■ Assigned task 1: Write out the email header below in full, word for word.

■ Selected extract:
────────────────────────────────────────

From: Lorenzo Stoakes <ljs@kernel.org>
To: Nico Pache <npache@redhat.com>
Cc: linux-doc@vger.kernel.org, linux-kernel@vger.kernel.org,
linux-mm@kvack.org, linux-trace-kernel@vger.kernel.org,
aarcange@redhat.com, akpm@linux-foundation.org,
anshuman.khandual@arm.com, apopple@nvidia.com, baohua@kernel.org,
baolin.wang@linux.alibaba.com, byungchul@sk.com,
catalin.marinas@arm.com, cl@gentwo.org, corbet@lwn.net,
dave.hansen@linux.intel.com, david@kernel.org, dev.jain@arm.com,
gourry@gourry.net, hannes@cmpxchg.org, hughd@google.com,
jack@suse.cz, jackmanb@google.com, jannh@google.com,
jglisse@google.com, joshua.hahnjy@gmail.com, kas@kernel.org,
lance.yang@linux.dev, Liam.Howlett@oracle.com,
lorenzo.stoakes@oracle.com, mathieu.desnoyers@efficios.com,
matthew.brost@intel.com, mhiramat@kernel.org, mhocko@suse.com,
peterx@redhat.com, pfalcato@suse.de, rakie.kim@sk.com,
raquini@redhat.com, rdunlap@infradead.org,
richard.weiyang@gmail.com, rientjes@google.com,
rostedt@goodmis.org, rppt@kernel.org, ryan.roberts@arm.com,
shivankg@amd.com, sunnanyong@huawei.com, surenb@google.com,
thomas.hellstrom@linux.intel.com, tiwai@suse.de,
usamaarif642@gmail.com, vbabka@suse.cz, vishal.moola@gmail.com,
wangkefeng.wang@huawei.com, will@kernel.org, willy@infradead.org,
yang@os.amperecomputing.com, ying.huang@linux.alibaba.com,
ziy@nvidia.com, zokeefe@google.com
Subject: Re: [PATCH mm-unstable v15 07/13] mm/khugepaged: add per-order mTHP collapse failure statistics
Date: Thu, 16 Apr 2026 08:21:07 +0100 [thread overview]
Message-ID: <aeCFqEHaeO8dD11M@lucifer> (raw)

────────────────────────────────────────

■ Dataset records:
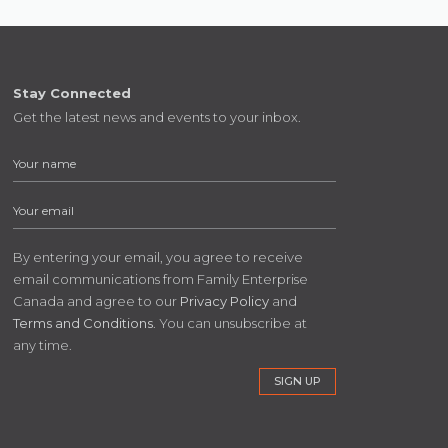
Stay Connected
Get the latest news and events to your inbox.
By entering your email, you agree to receive
email communications from Family Enterprise
Canada and agree to our
Privacy Policy
and
Terms and Conditions
. You can unsubscribe at
any time.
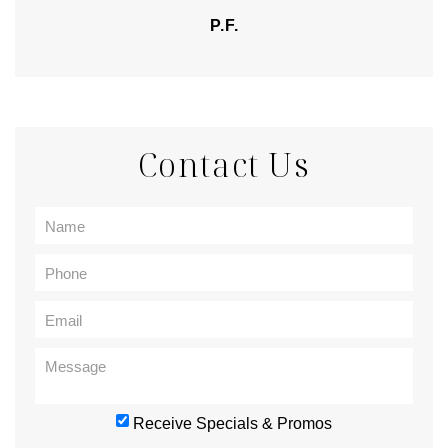
P.F.
Contact Us
Receive Specials & Promos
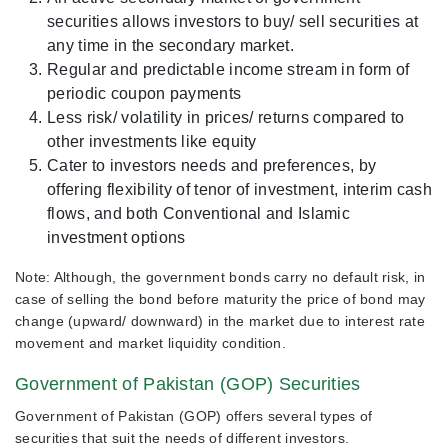
securities allows investors to buy/ sell securities at
any time in the secondary market.
Regular and predictable income stream in form of
periodic coupon payments
Less risk/ volatility in prices/ returns compared to
other investments like equity
Cater to investors needs and preferences, by
offering flexibility of tenor of investment, interim cash
flows, and both Conventional and Islamic
investment options
Note: Although, the government bonds carry no default risk, in
case of selling the bond before maturity the price of bond may
change (upward/ downward) in the market due to interest rate
movement and market liquidity condition.
Government of Pakistan (GOP) Securities
Government of Pakistan (GOP) offers several types of
securities that suit the needs of different investors.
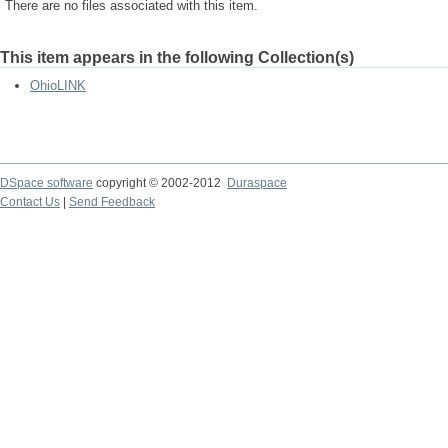
There are no files associated with this item.
This item appears in the following Collection(s)
OhioLINK
DSpace software
copyright © 2002-2012
Duraspace
Contact Us
|
Send Feedback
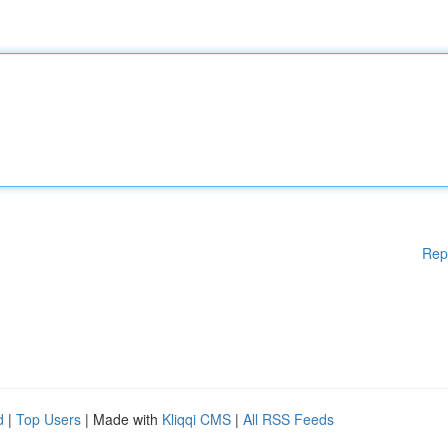
Rep
d
|
Top Users
| Made with
Kliqqi CMS
|
All RSS Feeds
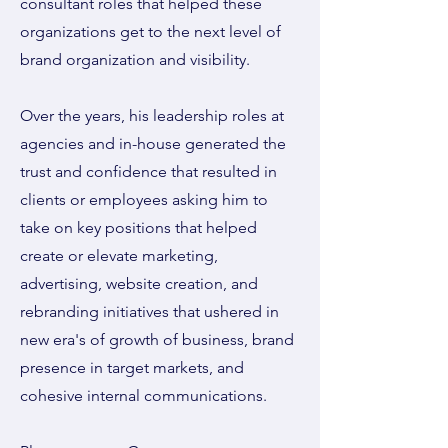
consultant roles that helped these
organizations get to the next level of
brand organization and visibility.
Over the years, his leadership roles at
agencies and in-house generated the
trust and confidence that resulted in
clients or employees asking him to
take on key positions that helped
create or elevate marketing,
advertising, website creation, and
rebranding initiatives that ushered in
new era's of growth of business, brand
presence in target markets, and
cohesive internal communications.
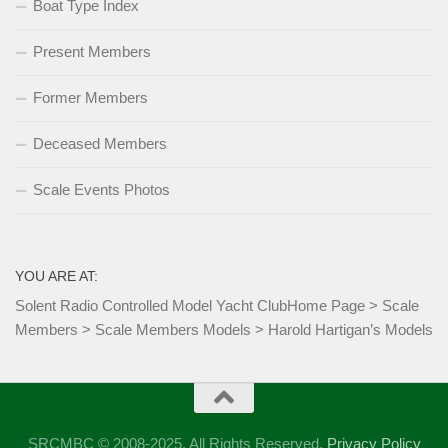
Boat Type Index
Present Members
Former Members
Deceased Members
Scale Events Photos
YOU ARE AT:
Solent Radio Controlled Model Yacht Club
Home Page
>
Scale
Members
>
Scale Members Models
>
Harold Hartigan’s Models
SRCMBC © 2008-2025. All Rights Reserved.
Privacy Policy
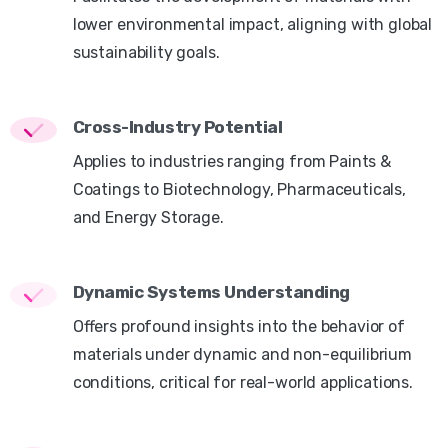
lower environmental impact, aligning with global
sustainability goals.
Cross-Industry Potential
Applies to industries ranging from Paints &
Coatings to Biotechnology, Pharmaceuticals,
and Energy Storage.
Dynamic Systems Understanding
Offers profound insights into the behavior of
materials under dynamic and non-equilibrium
conditions, critical for real-world applications.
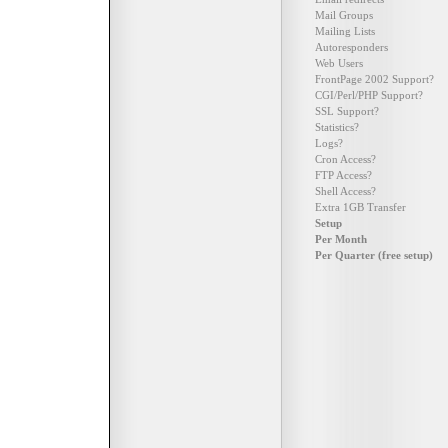
Mail Groups
Mailing Lists
Autoresponders
Web Users
FrontPage 2002 Support?
CGI/Perl/PHP Support?
SSL Support?
Statistics?
Logs?
Cron Access?
FTP Access?
Shell Access?
Extra 1GB Transfer
Setup
Per Month
Per Quarter (free setup)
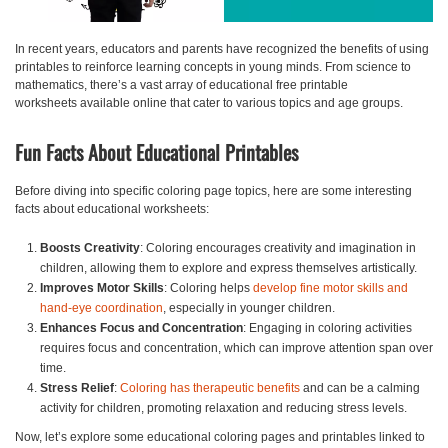
In recent years, educators and parents have recognized the benefits of using
printables to reinforce learning concepts in young minds. From science to
mathematics, there’s a vast array of
educational free printable
worksheets
available online that cater to various topics and age groups.
Fun Facts About Educational Printables
Before diving into specific coloring page topics, here are some interesting
facts about educational worksheets:
Boosts Creativity
: Coloring encourages creativity and imagination in
children, allowing them to explore and express themselves artistically.
Improves Motor Skills
: Coloring helps
develop fine motor skills and
hand-eye coordination
, especially in younger children.
Enhances Focus and Concentration
: Engaging in coloring activities
requires focus and concentration, which can improve attention span over
time.
Stress Relief
:
Coloring has therapeutic benefits
and can be a calming
activity for children, promoting relaxation and reducing stress levels.
Now, let’s explore some
educational coloring pages and printables
linked to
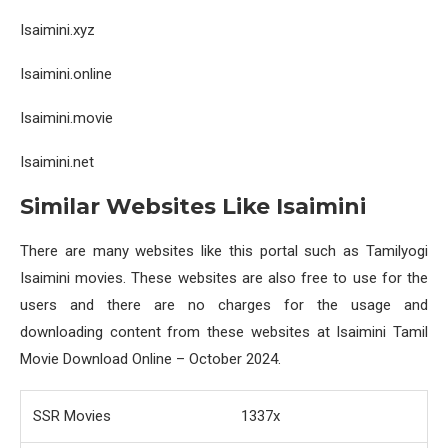
Isaimini.xyz
Isaimini.online
Isaimini.movie
Isaimini.net
Similar Websites Like Isaimini
There are many websites like this portal such as Tamilyogi
Isaimini movies. These websites are also free to use for the
users and there are no charges for the usage and
downloading content from these websites at Isaimini Tamil
Movie Download Online – October 2024.
SSR Movies
1337x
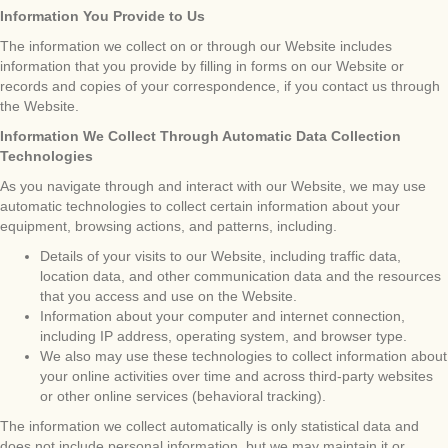
Information You Provide to Us
The information we collect on or through our Website includes
information that you provide by filling in forms on our Website or
records and copies of your correspondence, if you contact us through
the Website.
Information We Collect Through Automatic Data Collection
Technologies
As you navigate through and interact with our Website, we may use
automatic technologies to collect certain information about your
equipment, browsing actions, and patterns, including.
Details of your visits to our Website, including traffic data,
location data, and other communication data and the resources
that you access and use on the Website.
Information about your computer and internet connection,
including IP address, operating system, and browser type.
We also may use these technologies to collect information about
your online activities over time and across third-party websites
or other online services (behavioral tracking).
The information we collect automatically is only statistical data and
does not include personal information, but we may maintain it or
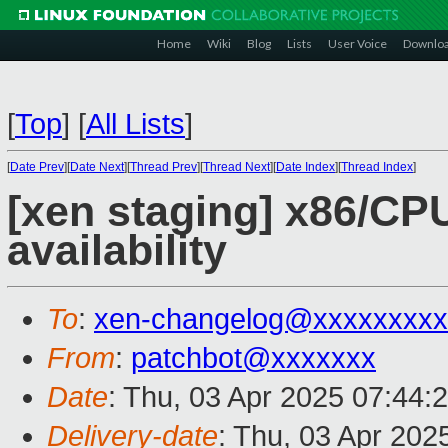
Home
Wiki
Blog
Lists
User Voice
Downlo
[
Top
]
[
All Lists
]
[
Date Prev
][
Date Next
][
Thread Prev
][
Thread Next
][
Date Index
][
Thread Index
]
[xen staging] x86/CP
availability
To
:
xen-changelog@xxxxxxxxx
From
:
patchbot@xxxxxxx
Date
: Thu, 03 Apr 2025 07:44:
Delivery-date
: Thu, 03 Apr 202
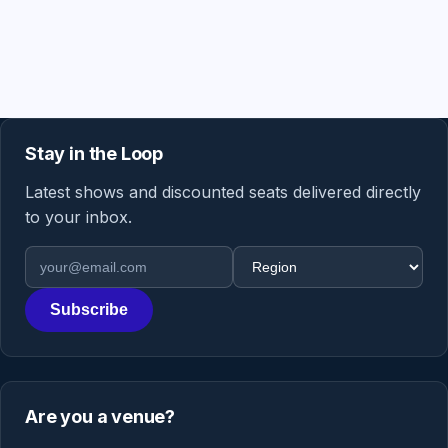
Stay in the Loop
Latest shows and discounted seats delivered directly
to your inbox.
Email address
Region
Subscribe
Are you a venue?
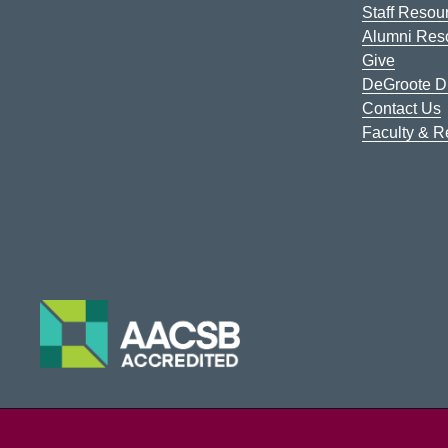
Staff Resou
Alumni Res
Give
DeGroote Di
Contact Us
Faculty & 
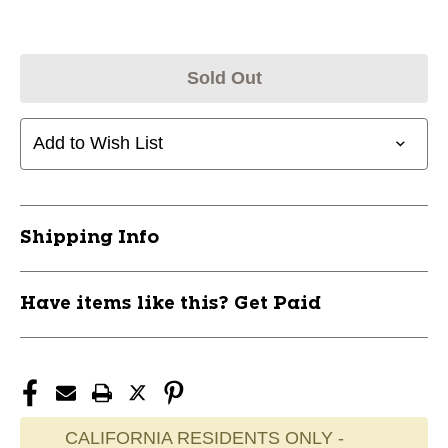
Sold Out
Add to Wish List
Shipping Info
Have items like this? Get Paid
CALIFORNIA RESIDENTS ONLY -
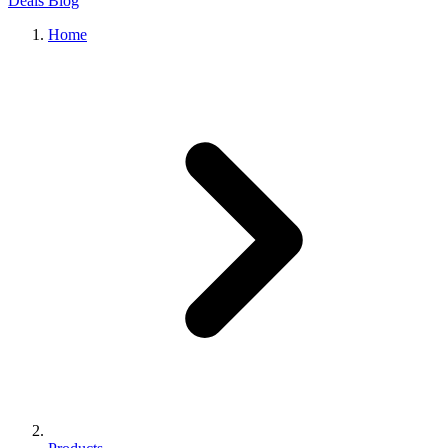
Deals
Blog
Home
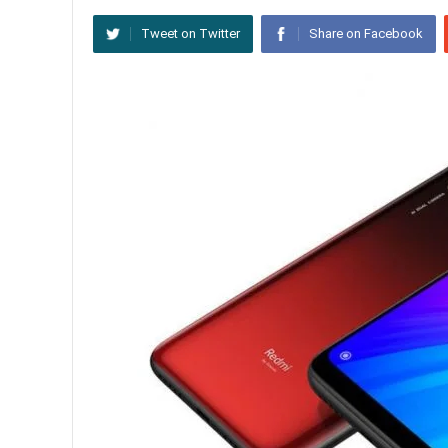
Tweet on Twitter
Share on Facebook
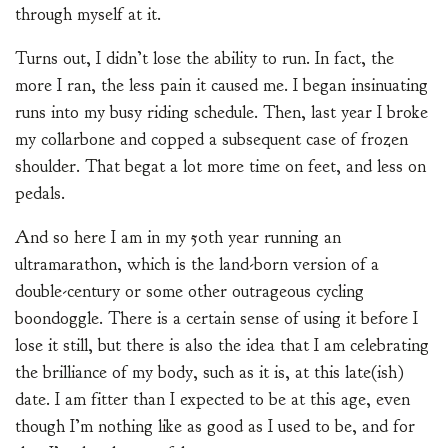
through myself at it.
Turns out, I didn’t lose the ability to run. In fact, the
more I ran, the less pain it caused me. I began insinuating
runs into my busy riding schedule. Then, last year I broke
my collarbone and copped a subsequent case of frozen
shoulder. That begat a lot more time on feet, and less on
pedals.
And so here I am in my 50th year running an
ultramarathon, which is the land-born version of a
double-century or some other outrageous cycling
boondoggle. There is a certain sense of using it before I
lose it still, but there is also the idea that I am celebrating
the brilliance of my body, such as it is, at this late(ish)
date. I am fitter than I expected to be at this age, even
though I’m nothing like as good as I used to be, and for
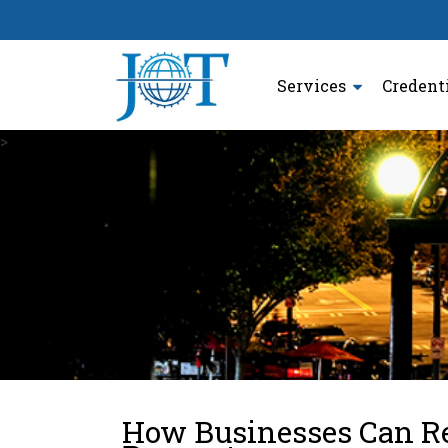
Services
Credent
>
How Businesses Can R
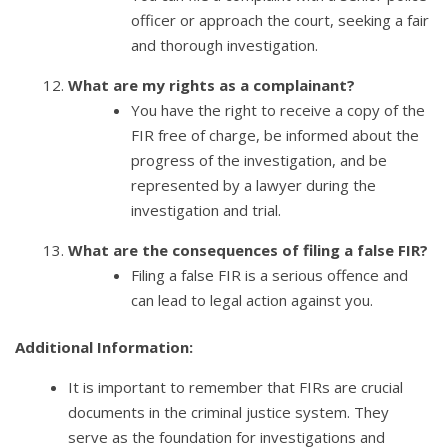
officer or approach the court, seeking a fair
and thorough investigation.
What are my rights as a complainant?
You have the right to receive a copy of the
FIR free of charge, be informed about the
progress of the investigation, and be
represented by a lawyer during the
investigation and trial.
What are the consequences of filing a false FIR?
Filing a false FIR is a serious offence and
can lead to legal action against you.
Additional Information:
It is important to remember that FIRs are crucial
documents in the criminal justice system. They
serve as the foundation for investigations and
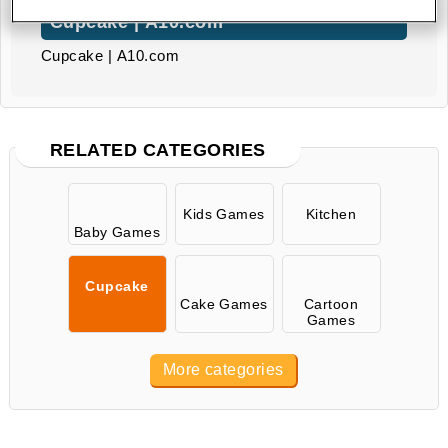
Cupcake | A10.com
Cupcake | A10.com
RELATED CATEGORIES
Kids Games
Kitchen
Baby Games
Cupcake
Cake Games
Cartoon
Games
More categories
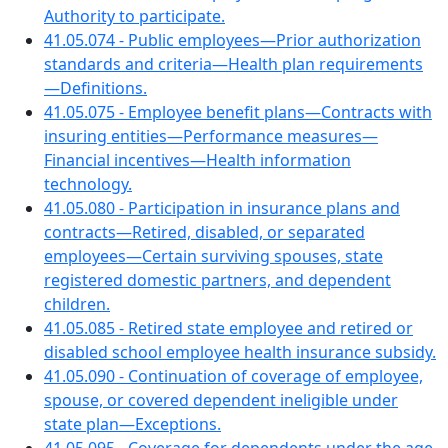
Authority to participate.
41.05.074 - Public employees—Prior authorization
standards and criteria—Health plan requirements
—Definitions.
41.05.075 - Employee benefit plans—Contracts with
insuring entities—Performance measures—
Financial incentives—Health information
technology.
41.05.080 - Participation in insurance plans and
contracts—Retired, disabled, or separated
employees—Certain surviving spouses, state
registered domestic partners, and dependent
children.
41.05.085 - Retired state employee and retired or
disabled school employee health insurance subsidy.
41.05.090 - Continuation of coverage of employee,
spouse, or covered dependent ineligible under
state plan—Exceptions.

────────────────────────────────────────

■ Assigned task 2: From the rows above, pull out the lines from the one containing "lower environmental impact, aligning" through the one containing "conditions, critical for", both included, and reproduce them verbatim.

■ Written response 1:
From: Lorenzo Stoakes <ljs@kernel.org>
To: Nico Pache <npache@redhat.com>
Cc: linux-doc@vger.kernel.org, linux-kernel@vger.kernel.org,
linux-mm@kvack.org, linux-trace-kernel@vger.kernel.org,
aarcange@redhat.com, akpm@linux-foundation.org,
anshuman.khandual@arm.com, apopple@nvidia.com, baohua@kernel.org,
baolin.wang@linux.alibaba.com, byungchul@sk.com,
catalin.marinas@arm.com, cl@gentwo.org, corbet@lwn.net,
dave.hansen@linux.intel.com, david@kernel.org, dev.jain@arm.com,
gourry@gourry.net, hannes@cmpxchg.org, hughd@google.com,
jack@suse.cz, jackmanb@google.com, jannh@google.com,
jglisse@google.com, joshua.hahnjy@gmail.com, kas@kernel.org,
lance.yang@linux.dev, Liam.Howlett@oracle.com,
lorenzo.stoakes@oracle.com, mathieu.desnoyers@efficios.com,
matthew.brost@intel.com, mhiramat@kernel.org, mhocko@suse.com,
peterx@redhat.com, pfalcato@suse.de, rakie.kim@sk.com,
raquini@redhat.com, rdunlap@infradead.org,
richard.weiyang@gmail.com, rientjes@google.com,
rostedt@goodmis.org, rppt@kernel.org, ryan.roberts@arm.com,
shivankg@amd.com, sunnanyong@huawei.com, surenb@google.com,
thomas.hellstrom@linux.intel.com, tiwai@suse.de,
usamaarif642@gmail.com, vbabka@suse.cz, vishal.moola@gmail.com,
wangkefeng.wang@huawei.com, will@kernel.org, willy@infradead.org,
yang@os.amperecomputing.com, ying.huang@linux.alibaba.com,
ziy@nvidia.com, zokeefe@google.com
Subject: Re: [PATCH mm-unstable v15 07/13] mm/khugepaged: add per-order mTHP collapse failure statistics
Date: Thu, 16 Apr 2026 08:21:07 +0100 [thread overview]
Message-ID: <aeCFqEHaeO8dD11M@lucifer> (raw)

■ Written response 2:
lower environmental impact, aligning with global
sustainability goals.
Cross-Industry Potential
Applies to industries ranging from Paints &
Coatings to Biotechnology, Pharmaceuticals,
and Energy Storage.
Dynamic Systems Understanding
Offers profound insights into the behavior of
materials under dynamic and non-equilibrium
conditions, critical for real-world applications.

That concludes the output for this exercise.